Mr. Perry has failed to demonstrate bipartisanship on these critically important issues of public policy, purportedly in the name of “conservatism.” As a former elected Republican, I take great issue with this characterization. These policy positions are not conservative. They are cold-hearted.

Perhaps even more troubling is Mr. Perry’s penchant for conspiracy theories and making statements that defy clearly established facts.

After last year’s tragic mass shooting in Las Vegas, Mr. Perry alleged that ISIS was responsible for the attack even though law enforcement authorities had concluded that the shooter was an Iowa-born man with no ISIS connection. On national television, he erroneously stated that no one was dying in Puerto Rico after Hurricane Maria despite overwhelming evidence to the contrary. During a town hall event in 2017, he incorrectly claimed that trees cause pollution.

Mr. Perry’s actions and words on these issues are not conservative. They are damaging to reasonable public discourse. Mr. Perry spends too much time promoting baseless conspiracy theories and Freedom Caucus hyper-partisanship and too little time addressing the real challenges that people are facing every day. Certain policy issues should transcend partisan division.

Now locked in a close race, Mr. Perry has recently decided to start claiming that he is a supporter of health care protections, seniors, and bipartisanship. Do not be fooled by this last-minute political expediency. His voting record and past public comments are clearly established facts.

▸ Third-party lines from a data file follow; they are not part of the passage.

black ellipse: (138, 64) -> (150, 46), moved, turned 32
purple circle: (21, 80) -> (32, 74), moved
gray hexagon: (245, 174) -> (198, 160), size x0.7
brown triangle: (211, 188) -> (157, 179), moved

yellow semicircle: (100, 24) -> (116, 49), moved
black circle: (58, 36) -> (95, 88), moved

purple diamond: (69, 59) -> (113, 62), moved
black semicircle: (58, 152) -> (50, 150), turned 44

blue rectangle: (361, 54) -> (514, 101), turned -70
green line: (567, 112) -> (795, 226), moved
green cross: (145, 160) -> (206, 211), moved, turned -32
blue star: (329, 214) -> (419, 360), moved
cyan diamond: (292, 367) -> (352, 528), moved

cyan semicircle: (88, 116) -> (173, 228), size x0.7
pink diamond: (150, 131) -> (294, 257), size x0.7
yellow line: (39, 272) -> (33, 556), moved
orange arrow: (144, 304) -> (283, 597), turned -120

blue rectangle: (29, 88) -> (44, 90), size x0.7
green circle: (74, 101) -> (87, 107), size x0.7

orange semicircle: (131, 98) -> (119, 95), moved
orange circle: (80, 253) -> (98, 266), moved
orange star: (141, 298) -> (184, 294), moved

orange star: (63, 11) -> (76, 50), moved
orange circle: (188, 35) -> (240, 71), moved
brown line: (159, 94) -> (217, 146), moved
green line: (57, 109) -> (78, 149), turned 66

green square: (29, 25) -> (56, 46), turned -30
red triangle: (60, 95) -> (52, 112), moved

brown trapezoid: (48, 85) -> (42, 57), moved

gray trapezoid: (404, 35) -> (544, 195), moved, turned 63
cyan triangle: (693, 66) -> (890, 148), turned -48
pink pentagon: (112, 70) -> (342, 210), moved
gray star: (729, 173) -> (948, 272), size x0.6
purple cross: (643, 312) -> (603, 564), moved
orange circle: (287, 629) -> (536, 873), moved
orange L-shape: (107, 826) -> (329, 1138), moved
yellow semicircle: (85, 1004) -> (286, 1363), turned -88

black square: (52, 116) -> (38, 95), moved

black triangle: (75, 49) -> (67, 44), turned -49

George Scott understands the need for bipartisan solutions. He has spent a lifetime in public service as a battalion commander in the U.S. Army and as a Lutheran pastor in his local community. He is a leader who has solved vital problems for decades.

George is a reformer and an independent voice who cannot be bought. Like Rep. Platts before him, George does not accept a cent of corporate PAC money. In Congress, his first and only loyalty will be to the voters of the 10th District.

I support George Scott wholeheartedly. He has the integrity and compassion to be a champion for the people of the 10th District. 

— Former Republican state Rep. Steve Nickol represented the 193rd House District.